──────── TESTO DI RIFERIMENTO ────────
DE MARINI, Pileo
Figlio di Ambrogio, nacque verso il 1377 a Genova, forse nel palazzo che la sua famiglia possedeva in Carignano.
Il padre rivestì importanti cariche nella Repubblica genovese, tra cui quella di ambasciatore a Giovanni I del Portogallo (1389) e quella di governatore di Corsica (1403), e morì nell'isola nel dicembre dello stesso anno.
Non si conoscono altri dati sulla giovinezza del D.: risulta solo che nel 1394 egli era canonico a Padova, dove la sua presenza è accertata per gli anni 1396-97. Secondo il Ferretto (Lo scisma, p. 115), egli fu anche canonico palentino in Spagna, senza che la notizia sia meglio documentata. Fedele all'obbedienza romana - si era allora nel pieno del grande scisma - divenne in seguito protonotaio apostolico a Rema, dove frequentò il potente cardinale Ludovico Fieschi. Morto il 24 nov. 1400 l'arcivescovo di Genova Giacomo Fieschi, la scelta di papa Bonifacio IX cadde sul giovane D.: a lungo lontano dalla sua città e quindi non legato a fazioni politiche, su ognuna delle quali pesavano condizionamenti stranieri, egli sembrò il più adatto a riempire il pericoloso vuoto che si apriva in una città controllata dalla Francia e potenzialmente in mano ai pontefici di obbedienza avignonese. Non tenendo conto delle pressioni esercitate dal capitolo della cattedrale perché la scelta cadesse - sull'arcidiacono Domenico Fieschi, Bonifacio IX innalzò il D. alla cattedra genovese il 30 nov. 1400, concedendogli la dispensa necessaria per la sua giovane età. L'opposizione del capitolo fu per il momento superata dal papa che esentò il capitolo dalla giurisdizione arcivescovile, in cambio del giuramento di fedeltà alla Sede apostolica. Tuttavia, entrato a Genova il 27 dicembre, il D. fu costretto ad un lungo conflitto col capitolo, geloso delle proprie prerogative: la sua azione, infatti, fu subito rivolta a rivendicare un ruolo di rigido controllo sull'amministrazione economica e pastorale svolta proprio dalla curia arcivescovile.
──────── DATI DI PARTENZA ────────
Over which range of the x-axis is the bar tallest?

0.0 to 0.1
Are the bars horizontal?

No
────────
──────── DATI DI PARTENZA ────────
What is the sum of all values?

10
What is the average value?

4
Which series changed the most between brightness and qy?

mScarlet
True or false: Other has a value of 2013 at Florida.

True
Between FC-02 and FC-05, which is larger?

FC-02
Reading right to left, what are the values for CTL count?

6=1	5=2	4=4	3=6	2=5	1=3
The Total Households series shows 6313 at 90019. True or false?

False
────────
──────── DATI DI PARTENZA ────────
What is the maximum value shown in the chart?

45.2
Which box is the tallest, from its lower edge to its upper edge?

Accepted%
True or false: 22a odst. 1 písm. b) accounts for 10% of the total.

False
────────
- [CONSEGNA]:
Stabilisci se ciascuna delle affermazioni seguenti concorda con la biografia di Pileo De Marini. Per ciascuna rispondi sì o no e riporta tra virgolette le parole del brano che lo decidono.
1. Il padre di Pileo De Marini fu governatore di Corsica.
2. Pileo De Marini fu elevato alla cattedra genovese nel 1401.
3. Il capitolo della cattedrale accolse il nuovo arcivescovo senza contrasti.

- [RISPOSTA]:
1. Sì: «quella di governatore di Corsica (1403)».
2. No: «Bonifacio IX innalzò il D. alla cattedra genovese il 30 nov. 1400».
3. No: «il D. fu costretto ad un lungo conflitto col capitolo».